Island in Stockholm archipelago

Ornö is the largest island in the southern half of the Stockholm archipelago, situated just north of the island of Utö. It belongs to the municipality of Haninge. The island is approx. 15 km long and 3–4 km wide.

The primary connection with the mainland, a car ferry line, is operated by Ornö Sjötrafik. This is a community owned company. The ferry goes between Dalarö on the mainland and Hässelmara on north-western Ornö. There are some 300 people living on the island all year round. During summer, the number of people on the island multiplies.

Each year by the end of may, the largest sailing competition in the Stockholm archipelago takes place around the island. It is called the Ornö runt or Around the island of Ornö and is open to anyone who registers for the race. There are several classes in which to enter including a family friendly class. Tyresö boatclub which arranges the race, celebrated the 35th incarnation of the competition in 2008, with 183 boats participating.
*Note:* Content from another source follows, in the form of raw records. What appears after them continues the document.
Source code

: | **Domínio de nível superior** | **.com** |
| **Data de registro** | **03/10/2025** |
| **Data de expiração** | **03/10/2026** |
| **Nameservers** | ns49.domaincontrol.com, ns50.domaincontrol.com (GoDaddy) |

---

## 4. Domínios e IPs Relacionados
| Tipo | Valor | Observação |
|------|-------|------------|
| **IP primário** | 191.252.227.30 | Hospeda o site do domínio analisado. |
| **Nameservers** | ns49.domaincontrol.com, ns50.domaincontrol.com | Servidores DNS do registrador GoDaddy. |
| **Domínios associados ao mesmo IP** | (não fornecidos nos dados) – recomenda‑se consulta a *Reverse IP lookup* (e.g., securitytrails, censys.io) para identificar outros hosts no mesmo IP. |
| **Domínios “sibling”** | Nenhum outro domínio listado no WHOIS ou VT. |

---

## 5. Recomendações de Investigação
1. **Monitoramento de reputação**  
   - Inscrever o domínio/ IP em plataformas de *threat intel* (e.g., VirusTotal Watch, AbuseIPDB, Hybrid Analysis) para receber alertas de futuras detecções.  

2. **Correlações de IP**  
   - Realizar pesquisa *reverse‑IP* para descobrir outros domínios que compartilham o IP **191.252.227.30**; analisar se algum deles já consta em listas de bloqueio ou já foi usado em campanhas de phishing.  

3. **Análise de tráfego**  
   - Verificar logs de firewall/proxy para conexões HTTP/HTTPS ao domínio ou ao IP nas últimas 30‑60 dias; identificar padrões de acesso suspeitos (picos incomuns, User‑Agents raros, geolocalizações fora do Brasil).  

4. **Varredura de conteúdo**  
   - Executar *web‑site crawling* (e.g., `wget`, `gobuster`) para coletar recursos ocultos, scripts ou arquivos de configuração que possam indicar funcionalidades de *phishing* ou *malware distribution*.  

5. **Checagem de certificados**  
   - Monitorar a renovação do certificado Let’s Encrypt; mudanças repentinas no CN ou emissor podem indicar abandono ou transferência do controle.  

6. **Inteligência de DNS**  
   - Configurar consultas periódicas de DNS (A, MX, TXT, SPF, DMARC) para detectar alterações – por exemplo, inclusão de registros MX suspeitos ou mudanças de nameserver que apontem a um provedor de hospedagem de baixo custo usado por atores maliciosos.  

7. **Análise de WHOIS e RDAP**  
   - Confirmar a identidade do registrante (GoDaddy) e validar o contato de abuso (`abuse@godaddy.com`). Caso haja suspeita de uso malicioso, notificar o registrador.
Ornö has up until recently been a military protected area, with foreigners not being allowed on or near the island. Because of this, the island is unknown abroad and the number of visiting tourists has been low. As of 1 April 1997, foreign citizens are allowed access to almost all parts of the island. There are however still places where you are not allowed to step ashore, drop anchor, dive or take pictures. Signs are posted where such rules are in effect.

The Swedish Sea Rescue Society rescue cruiser Queen Silvia is stationed in Kyrkviken. The crew is made up of volunteers living on the island.

Ornö church was designed by the architect Pehr Ulrik Stenhammar. It is situated on an elevation above Kyrkviken (church cove) and is a part of the Dalarö-Ornö-Utö congregation.